Python Package

In most cases, moDiNA can be conveniently used as a standalone Python package. For users interested in systematically comparing results across multiple moDiNA configurations, a dedicated Nextflow pipeline is provided.

Installation

moDiNA can be installed using Conda, Docker of from source. If you face any issues, feel free to open an issue on GitHub.

With Conda

Currently, the moDiNA package is only available on GitHub. moDiNA requires Python version 3.11.

It is recommended to install moDiNA in a clean conda (Miniconda) environment. We suggest using mamba, a faster drop-in replacement for conda that improves dependency resolution. Mamba is automatically installed when using Miniforge.

First, follow the installation instructions for your operating system. Then create and activate a new environment:

mamba create -n modina_env python=3.11
mamba activate modina_env

Next, install the package:

pip install git+https://github.com/DyHealthNet/moDiNA.git

With Docker

moDiNA is available as Docker image.

Pull the image:

docker pull ghrc.io/dyhealthnet/modina:latest

Run the image:

docker run -it ghrc.io/dyhealthnet/modina:latest

From Source

To install moDiNA from source, clone the repository and install the package using pip:

git clone https://github.com/DyHealthNet/moDiNA.git
pip install -e .

Data Input

Real-World Data

To run moDiNA on your own data, you need two pandas DataFrames containing the sample data from two biological conditions (e.g. healthy and diseased). Each row represents a sample, while each column corresponds to a variable.

Both DataFrames must contain the same set of variables. However, they may differ in the number of samples, as samples are generally assumed to be independent.

The data type of each variable must be specified in a metadata file containing two columns: label and type. Supported variable types are continuous, binary, nominal, and ordinal. Categorical variables must be encoded as numerical values.

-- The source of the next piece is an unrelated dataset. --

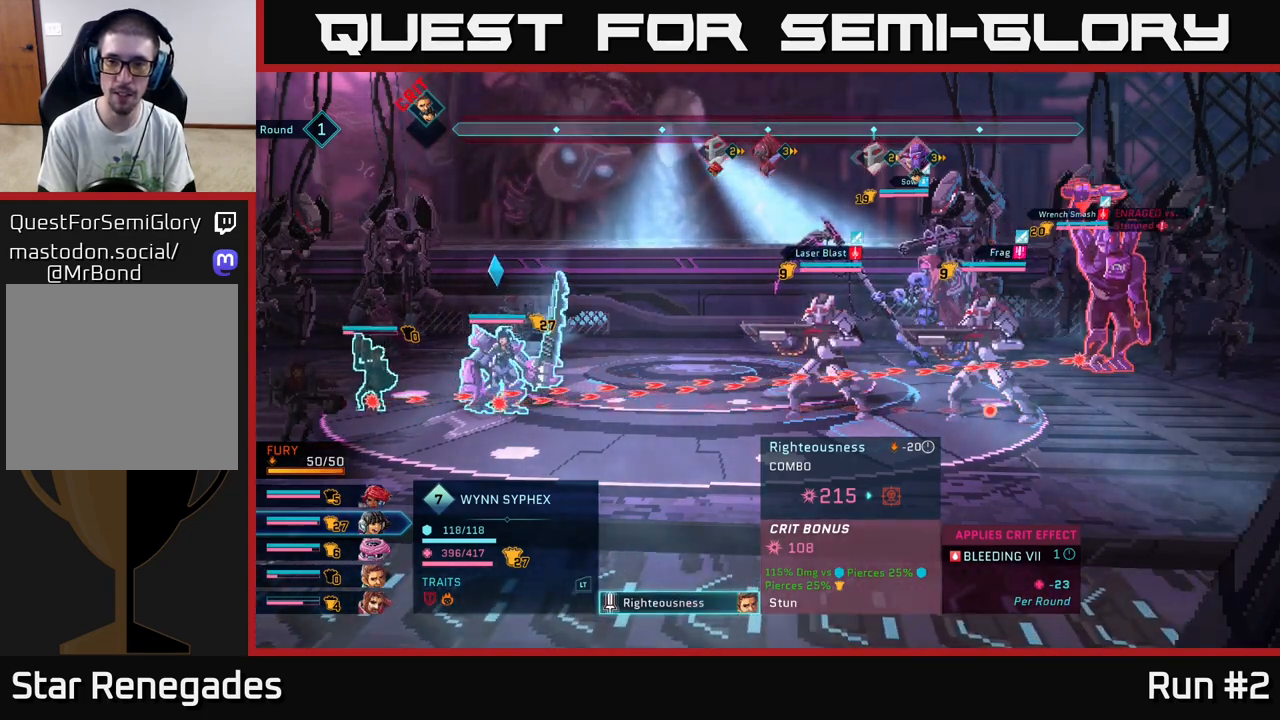
{"buttons": [], "left_stick": "center", "right_stick": "center", "events": []}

The tables below show an example of a context DataFrame and the corresponding metadata file.

Context Data

Protein_A

Protein_B

Gender

Disease_Stage

Ethnicity

S1

2.31

5.12

0

1

2

S2

3.04

4.87

1

2

0

S3

2.76

5.33

0

3

1

S4

3.18

4.95

1

2

2

Metadata

label

type

Protein_A

continuous

Protein_B

continuous

Gender

binary

Disease_Stage

ordinal

Ethnicity

nominal

Simulated Data

Alternatively, the simulate_copula function allows you to generate two synthetic biological contexts with continuous, binary, and ordinal categorical variables, using Gaussian copula sampling. The occurrence and magnitude of differential effects can be controlled via the input parameters, allowing users to introduce both differential abundance and differential associations between variables. This approach is particularly useful for benchmarking moDiNA under controlled conditions.

Parameters:

  • name1, name2: Names of the two biological contexts.

  • n_cont, n_bi, n_cat: Number of continuous, binary and ordinal variables per context, respectively.

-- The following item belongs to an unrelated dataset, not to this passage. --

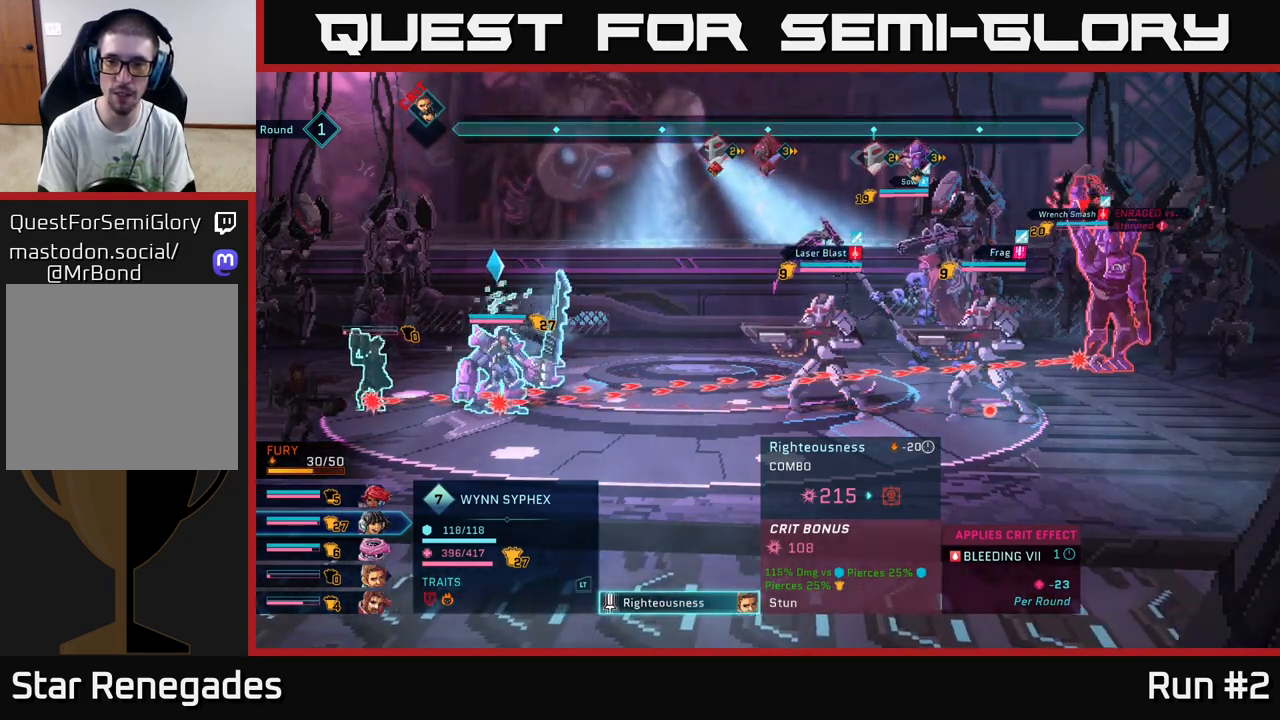
{"buttons": [], "left_stick": "center", "right_stick": "center", "events": []}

  • n_samples: Number of samples per context.

  • n_shift_*: Number of variables with an artificial mean shift. Replace * with the variable type, e.g., n_shift_cont, n_shift_bi, n_shift_cat.

  • n_corr_*: Number of variable pairs with a correlation difference. * represents the variable type combinations, e.g., n_corr_cont_cont, n_corr_bi_cat, etc.

  • n_both_*: Number of variable pairs with both a mean shift and a correlation difference. * represents variable type combinations as above.

  • shift: Approximate magnitude of the mean shift measured in standard deviations (differential abundance). Defaults to 0.5.

  • corr: Approximate magnitude of the correlation difference measured as correlation coefficient between 0 and 1 (differential association). Defaults to 0.7.

  • path: Optional path to save simulated contexts, metadata, and ground truth.

Returns:

A tuple (context1, context2, meta, ground_truth):

  • context1: pandas DataFrame of the first simulated context.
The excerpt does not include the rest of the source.